Period 2-3 evidence is particularly rewarding for a clearer understanding of long term settlement trajectories on the island. At least on two occasions in its prehistory, apparently well-established, sedentary communities virtually disappear from the archaeological record. This has raised questions about the long-term success of the colonists, island depopulation, and socio-economic strategies of insular societies. Mylouthkia 2 and 3 provide glimpses of behavioural modes during the 4th millennium cal BC transition from the Late Neolithic to the Chalcolithic.
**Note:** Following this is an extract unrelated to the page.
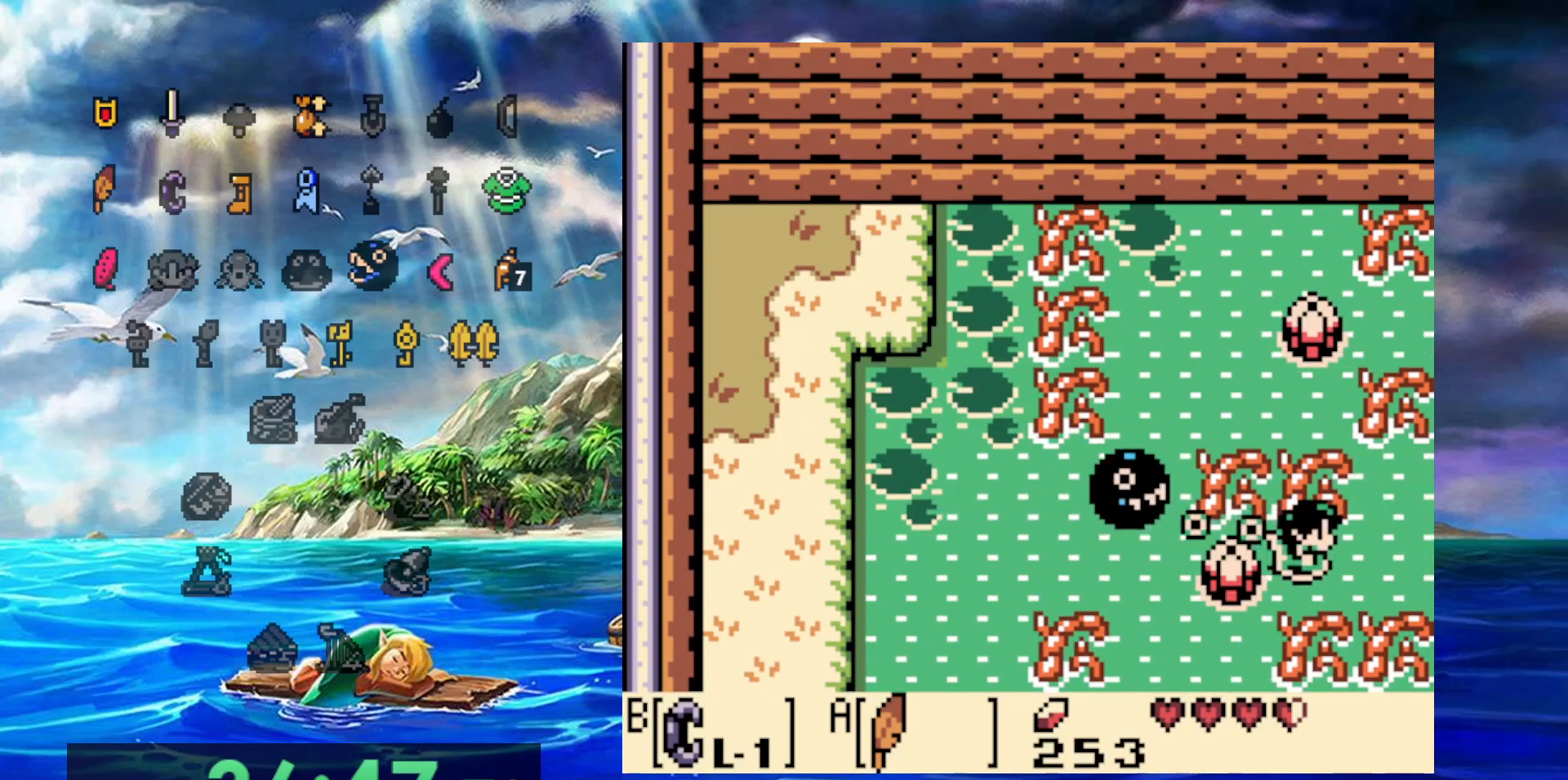
{"dt_ms": 500, "buttons": ["DPAD_RIGHT"], "events": []}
The evidence adduced from a sequence of ephemeral structures and pits leading to circular mud buildings on stone footings suggests that the island was not abandoned after the Neolithic. The hypothesis put forward is that population growth in the Neolithic led to the founding of new settlements in woodland and that these were comprised of timber structures. With success came localised deforestation, erosion and the diminution of traces of those initial timber phases a process that has depleted the surviving archaeological record. The evidence is analysed by several of the scholars mentioned above, with the addition of Gordon Thomas (Edinburgh) for structures, Diane Bolger (Edinburgh) the pottery and Elizabeth Goring (National Museums of Scotland) the figurative repertoire.